Ballard won a gold and silver at the 2011 Sydney Track Classic. At the 2012 competition, Ballard set personal bests and Oceania records for the 100 m (in a time of 17.27 s), 200 m (30.12 s) and 400 m (56.89 s) events.

===Long distance events===
Ballard also sometimes competes in longer distance events, in which the disability classifications are usually combined, so she competes against athletes in the higher T54 classification. She represented Australia in the 800 m (T54) at the 2006 Commonwealth Games, placing 6th in the final. At the 2014 Glasgow Commonwealth Games, she won a gold medal in the 1500 m T54. She has also raced in and helped organise the 10 km Oz Day wheelchair race, placing 2nd in 1999, 3rd in 2005, and 3rd in 2012. In 1998, together with Louise Sauvage, Christie Skelton, and Holly Ladmore, she completed an 845 km relay from Byron Bay to Bondi Beach, which raised $200,000 for disabled athletes.

===World records===
- 29 May 2015 at the IPC Athletics Grand Prix in Nottwil, Switzerland – Women's 400m T53 world record with a time of 54.73 seconds.
- 4 June 2015 at IPC sanctioned Daniela Jutzeler Memorial Para-athletics Meet, Arbon, Switzerland – Women's 400m T53 world record with a time of 54.70
- 4 June 2015 at IPC sanctioned Daniela Jutzeler Memorial Para-athletics Meet, Arbon, Switzerland – Women's 800m T53 world record with a time of 1:47.48.
- 5 June 2016 at Indy Invitational Meet in Indianapolis, USA – Women's 400m T53 world record with a time of 54.69.

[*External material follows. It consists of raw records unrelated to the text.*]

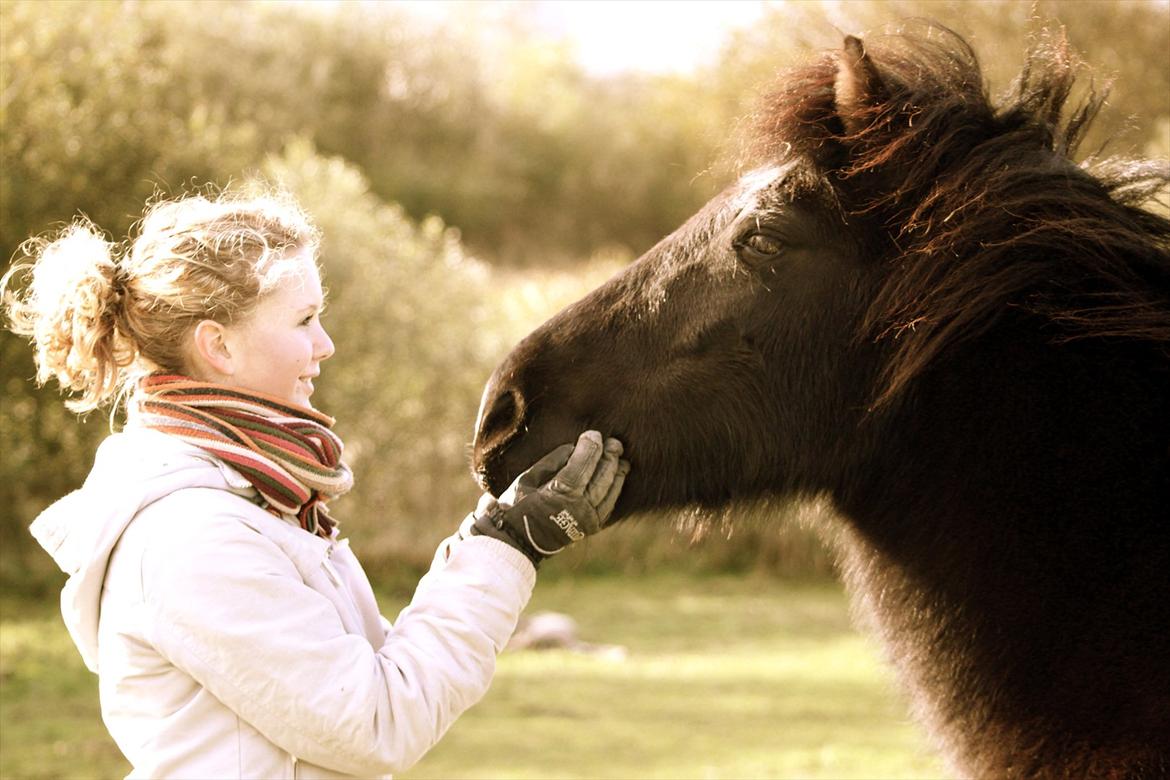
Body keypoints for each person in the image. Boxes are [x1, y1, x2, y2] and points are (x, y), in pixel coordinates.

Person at [2, 190, 630, 779]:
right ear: (218, 346)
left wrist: (490, 534)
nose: (324, 345)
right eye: (303, 320)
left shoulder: (257, 499)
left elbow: (384, 676)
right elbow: (379, 721)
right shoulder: (191, 536)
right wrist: (511, 544)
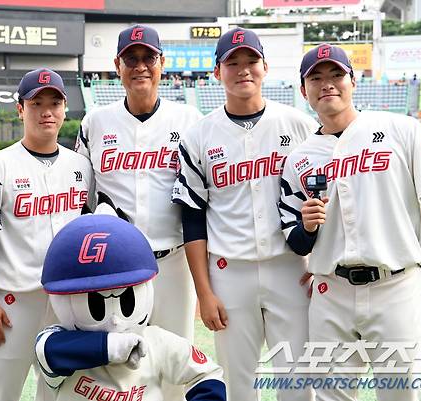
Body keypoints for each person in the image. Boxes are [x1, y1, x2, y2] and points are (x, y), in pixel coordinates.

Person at [279, 44, 421, 401]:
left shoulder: (400, 129)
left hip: (395, 286)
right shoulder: (298, 159)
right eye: (316, 77)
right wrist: (308, 227)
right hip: (331, 292)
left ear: (353, 81)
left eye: (336, 75)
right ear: (304, 90)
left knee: (399, 393)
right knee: (332, 395)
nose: (326, 84)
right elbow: (297, 242)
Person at [171, 28, 318, 401]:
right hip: (229, 274)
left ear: (265, 67)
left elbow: (326, 198)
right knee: (240, 385)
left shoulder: (299, 125)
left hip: (291, 269)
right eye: (231, 63)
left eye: (250, 61)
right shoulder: (198, 136)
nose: (243, 70)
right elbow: (192, 219)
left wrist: (321, 263)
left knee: (299, 382)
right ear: (217, 72)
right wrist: (204, 293)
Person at [0, 68, 93, 401]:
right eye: (36, 103)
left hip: (67, 302)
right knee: (0, 394)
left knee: (61, 393)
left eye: (54, 103)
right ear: (20, 109)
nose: (46, 111)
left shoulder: (81, 167)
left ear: (65, 109)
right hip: (11, 303)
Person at [76, 24, 201, 341]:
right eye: (131, 59)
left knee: (176, 360)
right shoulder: (95, 122)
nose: (140, 66)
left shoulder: (189, 120)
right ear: (117, 66)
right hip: (115, 266)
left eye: (149, 57)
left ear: (162, 63)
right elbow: (81, 198)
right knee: (122, 366)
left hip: (173, 261)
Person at [35, 212, 226, 401]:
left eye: (126, 302)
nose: (116, 320)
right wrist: (113, 347)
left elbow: (207, 374)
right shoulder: (63, 344)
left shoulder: (154, 341)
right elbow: (48, 350)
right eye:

==Advocacy and patronage==
Ballard has been appointed as an ambassador or advocate by a number of organisations with an interest in people with disabilities, sport, health, or exercise. In 2000, she was selected for Team MAA (Motor Accidents Authority), to discuss road trauma with other young people. In 2005, she was appointed as an ambassador for Technical Aid to the Disabled. She helped recruit volunteers, attended fundraisers, posed for photos and showed them her medal. Later that year she also visited patients at the Westmead Children's Hospital alongside a number of celebrities to help them celebrate Christmas. In 2007 Ballard was chosen as an ambassador for Walk to Work Day.
She is on the board of the Wheelchair Sports Association of New South Wales.

Alongside a number of other university-affiliated athletes, Ballard attended a press conference to oppose the introduction of Voluntary Student Unionism.

==Recognition==
- 1999 – ACT Academy of Sport Athlete of the year in the Disabled Category
- 2013 and 2014 – Athletics Australia Female Para-Athlete of the Year
- October 2014 – Awarded the Nigel C Barker Graduate Medal for Sporting Achievement by a recent graduate of the University of Sydney.
- 2024 – Co-captain with Curtis McGrath – Australian Team at the 2024 Paris Paralympics
- 2026 - Appointed as Paralympics Australia athlete representative on Brisbane Organising Committee for the 2032 Olympic and Paralympic Games Board.